Columnist image
Pattie Lovett-Reid

Chief Financial Commentator, CTV

|Archive

Canada Savings Bonds will soon be a thing of the past. They have been around since 1946, yet haven’t been really competitive for a long time. So what is a saver to do now?

Mortgage rates move higher quickly, but savings rates sure do not seem to move at the same pace. The current rate environment for savers is appalling, add to that a shrinking market, it is no wonder there is a lack of comparison shopping for better rates going on. Not only are we not shopping around, according to a new EQ Bank survey, 45 per cent of Canadians do not even know their savings account interest rate.

Canadians say they want to save more, but are failing to do so given then their lack of awareness on how to get the best rate, or what’s their current rate, in the first place. It gets worse -- Canadians are passive savers. More than three-quarters (77 per cent) of respondents to EQ Banks's survey say they have shopped around for the best telecom deals but only 38 per cent have shopped around for a savings account.

Embedded Image

 

Here are some other stats:

• Millennials (18-34) are most likely to say they have shopped around for a savings account (43 per cent vs. 38 per cent of all Canadians).

• Women are more likely than men to not know their savings rate (48 per cent vs. 55 per cent).   

• Those in higher income brackets are more likely to know their rate versus those in lower brackets (60 per cent of those making more than $100,000 know their rate compared to 43 per cent of those making less than $40,000).

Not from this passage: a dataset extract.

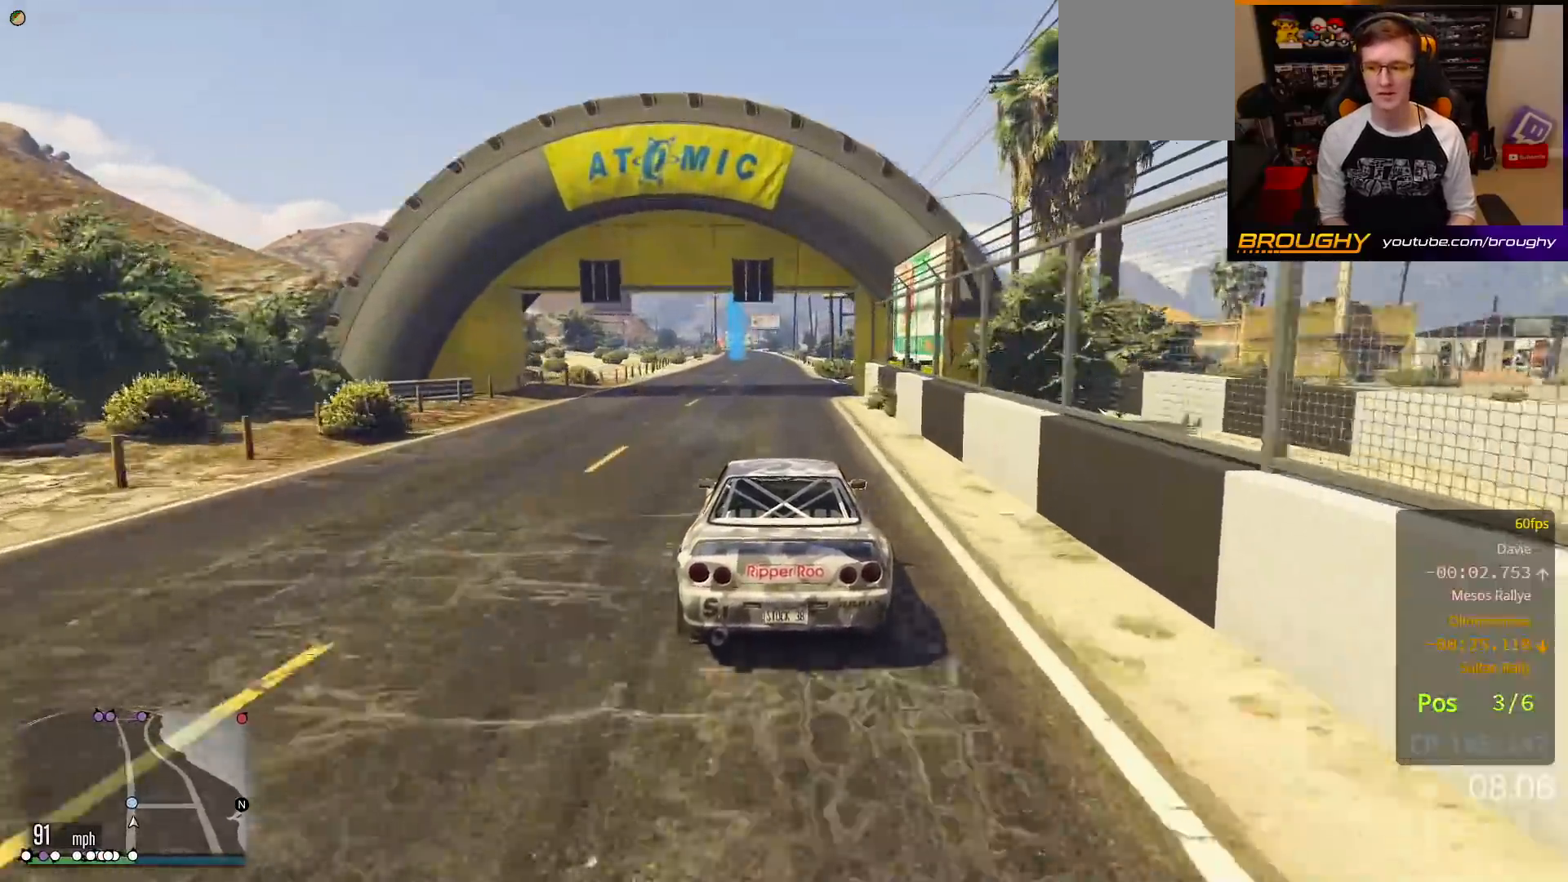
{"buttons": ["R2"], "left_stick": "center", "right_stick": "center", "events": []}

We all know there's no science to saving more. Save more than you spend and tuck it away. But if you are serious about savings, you may need to change your habits.

Begin by doing an inspection of all of your accounts and add up all the fees you are paying. Fees diminish returns and with so many options from financial institutions that offer low/no fee accounts it just makes (cents) sense to shop around. As my mother would say, "if you saw $25.00 on the ground would you bend down and pick it up?" You bet I would. Even if the difference is small it is still worth investigating and possibly moving your money for.

Create separate accounts for separate savings goals. Depending on the timeline and the amount you have, you could explore options outside of savings accounts such as Treasury Bills, Money Market Funds and even Bankers Acceptance Notes. Savings are different from investments.  Savings are often associated with a goal of protecting the principle at all costs and while you don't expect a lot of return on your investment you want something to help your savings grow.

Dan Dickinson of EQ Bank suggests you do more with your mobile. Mobile banking is all about convenience and can help you save too – use it to transfer money into those savings buckets at the moment you’re thinking about them. For example, unlock your phone and throw a few bucks into your Vacation fund as soon as you start planning a road trip with your friends. You can also push a little into that education fund after finishing your child's bedtime story. Save for what matters to you in accounts (or envelopes!) with names that mean something.”

Forget being passive, it is time for Canadians to get aggressive about saving and don't let the excuse of "low rates" hold you back from getting the biggest bang for your buck. Canada Savings Bonds may be gone but there are other options.